What happened?
India's IT sector — the industry that lifted millions into the middle class and made India a global economic force — is undergoing its most significant structural disruption since the outsourcing boom began in the 1990s. Artificial intelligence tools are now automating coding, testing, document processing, and customer service tasks that once required large teams of human engineers. The result: close to 40,000 IT layoffs in the past year, entry-level hiring falling sharply, and India's largest IT companies rethinking their fundamental business model. TCS — India's biggest IT company — shed over 23,400 jobs in FY2026 alone.
Key Points
Approximately 40,000 IT layoffs in India in the past year — per TeamLease Digital
TCS headcount fell from 607,979 (FY25) to 584,519 (FY26) — a drop of over 23,400 employees
TCS plans to hire only 25,000 fresh graduates this year, down from a 40,000 average
AI tools delivering 30% productivity gains — making certain onsite and junior roles redundant
Infosys, HCL filed multiple US WARN layoff notices in Q1 2026 — more than all of 2025
NITI Aayog warned AI could displace up to 2 million IT jobs by 2031
Background
India's IT services industry was built on a simple but powerful model: large teams of English-speaking, technically trained, relatively low-cost engineers providing software development, testing, maintenance, and business processing services to Western corporations. This model generated over $280 billion in annual revenues and created the Indian middle class as we know it.
Artificial intelligence — particularly large language models capable of generating, reviewing, and debugging code — now threatens the economic logic of this model.
Main Details
The numbers tell a stark story. India's tech ecosystem has seen close to 40,000 layoffs in the past year. TCS, the country's largest IT exporter, saw headcount fall by over 23,400 in FY2026 and plans to hire approximately 25,000 fresh graduates this year — significantly below its historical average of 40,000.
Indian IT firms have also been filing US WARN notices at an accelerating pace. In Q1 2026 alone, Infosys, HCL Technologies, and Hinduja Global Solutions filed multiple notices across Florida, Texas, and Pennsylvania. By comparison, only one such notice was filed in all of 2025.
TeamLease Digital CEO Neeti Sharma called the shift "structural, not cyclical — driven by AI-led productivity compression, slower global discretionary tech spending, and a pivot away from legacy services."
Reactions
Infosys CEO Salil Parekh offered a more optimistic view, arguing that the global tech services market of $1.5 trillion vastly exceeds the current AI services market.
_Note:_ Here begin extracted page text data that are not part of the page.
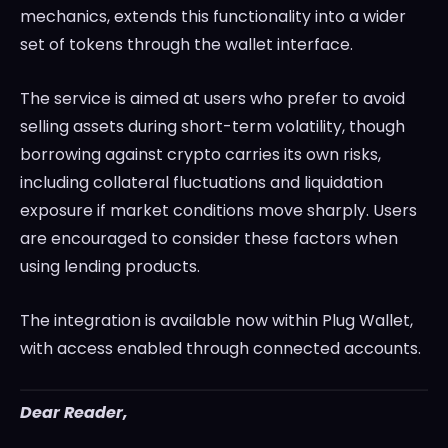
mechanics, extends this functionality into a wider
set of tokens through the wallet interface.
The service is aimed at users who prefer to avoid
selling assets during short-term volatility, though
borrowing against crypto carries its own risks,
including collateral fluctuations and liquidation
exposure if market conditions move sharply. Users
are encouraged to consider these factors when
using lending products.
The integration is available now within Plug Wallet,
with access enabled through connected accounts.
Dear Reader,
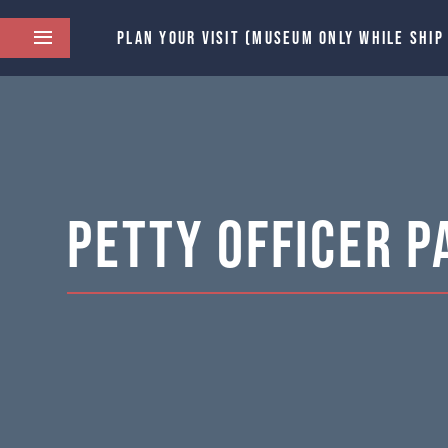
PLAN YOUR VISIT (MUSEUM ONLY WHILE SHIP
Petty Officer P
India's IT Minister Ashwini Vaishnaw acknowledged the disruption is a "real challenge" but said the solution lies in upskilling.
Impact Analysis
The stakes extend far beyond the IT sector. India's tech employment has been a key driver of middle-class consumption. Global brokerage Bernstein warned PM Modi that AI-driven IT job losses could significantly impact India's broader consumption economy.
What Happens Next
India's IT sector is transforming, not disappearing. Companies are investing in AI-native service offerings. For individual workers, the message is clear: entry-level coding skills are insufficient. AI literacy, prompt engineering, data analysis, and complex problem-solving are now baseline requirements.
FAQ
Q: Is India's IT sector in crisis?
A: Not a crisis, but a major structural transition. Entry-level hiring is falling sharply while demand for AI-skilled workers is growing.
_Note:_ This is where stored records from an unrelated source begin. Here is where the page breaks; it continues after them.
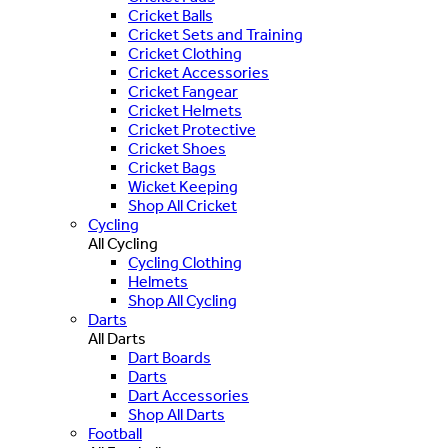
Cricket Balls
Cricket Sets and Training
Cricket Clothing
Cricket Accessories
Cricket Fangear
Cricket Helmets
Cricket Protective
Cricket Shoes
Cricket Bags
Wicket Keeping
Shop All Cricket
Cycling
All Cycling
Cycling Clothing
Helmets
Shop All Cycling
Darts
All Darts
Dart Boards
Darts
Dart Accessories
Shop All Darts
Football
Q: Which companies have cut the most jobs?
A: TCS shed over 23,400 employees in FY26. Infosys, HCL, and others have also reduced headcount.
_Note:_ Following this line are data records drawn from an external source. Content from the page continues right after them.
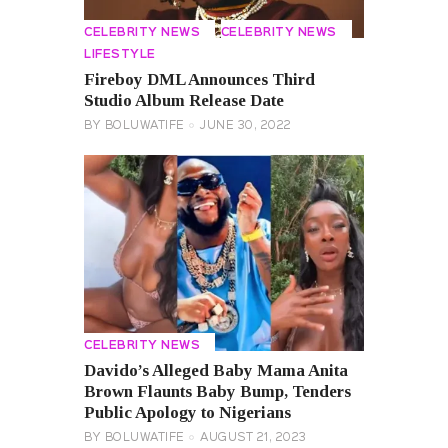
CELEBRITY NEWS
CELEBRITY NEWS
LIFESTYLE
Fireboy DML Announces Third
Studio Album Release Date
BY
BOLUWATIFE
JUNE 30, 2022
CELEBRITY NEWS
Davido’s Alleged Baby Mama Anita
Brown Flaunts Baby Bump, Tenders
Public Apology to Nigerians
BY
BOLUWATIFE
AUGUST 21, 2023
Q: What skills do IT workers need now?
A: AI and ML fundamentals, prompt engineering, cloud computing, data analytics, and cybersecurity are in highest demand.
Q: Will IT jobs come back?
A: Some entry-level roles will be permanently automated. New roles in AI development, AI consulting, and complex systems integration are growing to replace them.
Q: How many jobs could AI displace in Indian IT by 2031?
A: NITI Aayog estimated up to 2 million displaced jobs, but also projected 4 million new jobs if India invests strategically in AI skilling.